Data taken from a collection:

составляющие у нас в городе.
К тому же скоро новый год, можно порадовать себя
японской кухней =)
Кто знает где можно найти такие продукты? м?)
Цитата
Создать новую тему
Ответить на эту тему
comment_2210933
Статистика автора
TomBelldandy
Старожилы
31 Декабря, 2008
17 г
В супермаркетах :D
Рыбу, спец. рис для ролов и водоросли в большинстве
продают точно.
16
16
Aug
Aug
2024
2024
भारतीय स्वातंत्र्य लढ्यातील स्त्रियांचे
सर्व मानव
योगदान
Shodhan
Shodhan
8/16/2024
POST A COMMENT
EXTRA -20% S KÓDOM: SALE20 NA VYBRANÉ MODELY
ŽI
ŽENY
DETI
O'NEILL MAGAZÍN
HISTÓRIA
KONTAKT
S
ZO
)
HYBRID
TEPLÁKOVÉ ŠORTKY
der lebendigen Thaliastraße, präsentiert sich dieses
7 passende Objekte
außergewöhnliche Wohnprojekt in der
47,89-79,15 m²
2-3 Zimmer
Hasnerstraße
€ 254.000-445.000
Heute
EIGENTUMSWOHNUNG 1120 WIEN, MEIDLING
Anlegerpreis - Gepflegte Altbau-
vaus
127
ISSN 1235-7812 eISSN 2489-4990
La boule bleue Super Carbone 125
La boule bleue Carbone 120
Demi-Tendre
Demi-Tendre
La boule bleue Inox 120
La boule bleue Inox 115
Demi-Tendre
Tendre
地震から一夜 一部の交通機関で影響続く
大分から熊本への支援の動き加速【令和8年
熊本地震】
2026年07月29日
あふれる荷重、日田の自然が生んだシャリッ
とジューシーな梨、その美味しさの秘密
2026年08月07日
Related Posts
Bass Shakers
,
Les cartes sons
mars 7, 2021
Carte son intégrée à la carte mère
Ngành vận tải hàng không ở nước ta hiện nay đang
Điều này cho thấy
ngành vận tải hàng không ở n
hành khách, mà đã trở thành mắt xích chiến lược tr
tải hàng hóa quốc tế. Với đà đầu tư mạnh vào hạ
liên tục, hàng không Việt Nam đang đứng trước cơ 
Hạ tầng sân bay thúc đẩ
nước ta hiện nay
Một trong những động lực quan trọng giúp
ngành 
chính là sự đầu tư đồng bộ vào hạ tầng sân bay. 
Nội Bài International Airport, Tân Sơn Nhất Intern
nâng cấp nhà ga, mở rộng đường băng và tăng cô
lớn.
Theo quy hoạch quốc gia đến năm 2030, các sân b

• [Exercise description]: Quote every line of the records above word for word, leaving nothing out and changing nothing.

• [Written reply]:
составляющие у нас в городе.
К тому же скоро новый год, можно порадовать себя
японской кухней =)
Кто знает где можно найти такие продукты? м?)
Цитата
Создать новую тему
Ответить на эту тему
comment_2210933
Статистика автора
TomBelldandy
Старожилы
31 Декабря, 2008
17 г
В супермаркетах :D
Рыбу, спец. рис для ролов и водоросли в большинстве
продают точно.
16
16
Aug
Aug
2024
2024
भारतीय स्वातंत्र्य लढ्यातील स्त्रियांचे
सर्व मानव
योगदान
Shodhan
Shodhan
8/16/2024
POST A COMMENT
EXTRA -20% S KÓDOM: SALE20 NA VYBRANÉ MODELY
ŽI
ŽENY
DETI
O'NEILL MAGAZÍN
HISTÓRIA
KONTAKT
S
ZO
)
HYBRID
TEPLÁKOVÉ ŠORTKY
der lebendigen Thaliastraße, präsentiert sich dieses
7 passende Objekte
außergewöhnliche Wohnprojekt in der
47,89-79,15 m²
2-3 Zimmer
Hasnerstraße
€ 254.000-445.000
Heute
EIGENTUMSWOHNUNG 1120 WIEN, MEIDLING
Anlegerpreis - Gepflegte Altbau-
vaus
127
ISSN 1235-7812 eISSN 2489-4990
La boule bleue Super Carbone 125
La boule bleue Carbone 120
Demi-Tendre
Demi-Tendre
La boule bleue Inox 120
La boule bleue Inox 115
Demi-Tendre
Tendre
地震から一夜 一部の交通機関で影響続く
大分から熊本への支援の動き加速【令和8年
熊本地震】
2026年07月29日
あふれる荷重、日田の自然が生んだシャリッ
とジューシーな梨、その美味しさの秘密
2026年08月07日
Related Posts
Bass Shakers
,
Les cartes sons
mars 7, 2021
Carte son intégrée à la carte mère
Ngành vận tải hàng không ở nước ta hiện nay đang
Điều này cho thấy
ngành vận tải hàng không ở n
hành khách, mà đã trở thành mắt xích chiến lược tr
tải hàng hóa quốc tế. Với đà đầu tư mạnh vào hạ
liên tục, hàng không Việt Nam đang đứng trước cơ 
Hạ tầng sân bay thúc đẩ
nước ta hiện nay
Một trong những động lực quan trọng giúp
ngành 
chính là sự đầu tư đồng bộ vào hạ tầng sân bay. 
Nội Bài International Airport, Tân Sơn Nhất Intern
nâng cấp nhà ga, mở rộng đường băng và tăng cô
lớn.
Theo quy hoạch quốc gia đến năm 2030, các sân b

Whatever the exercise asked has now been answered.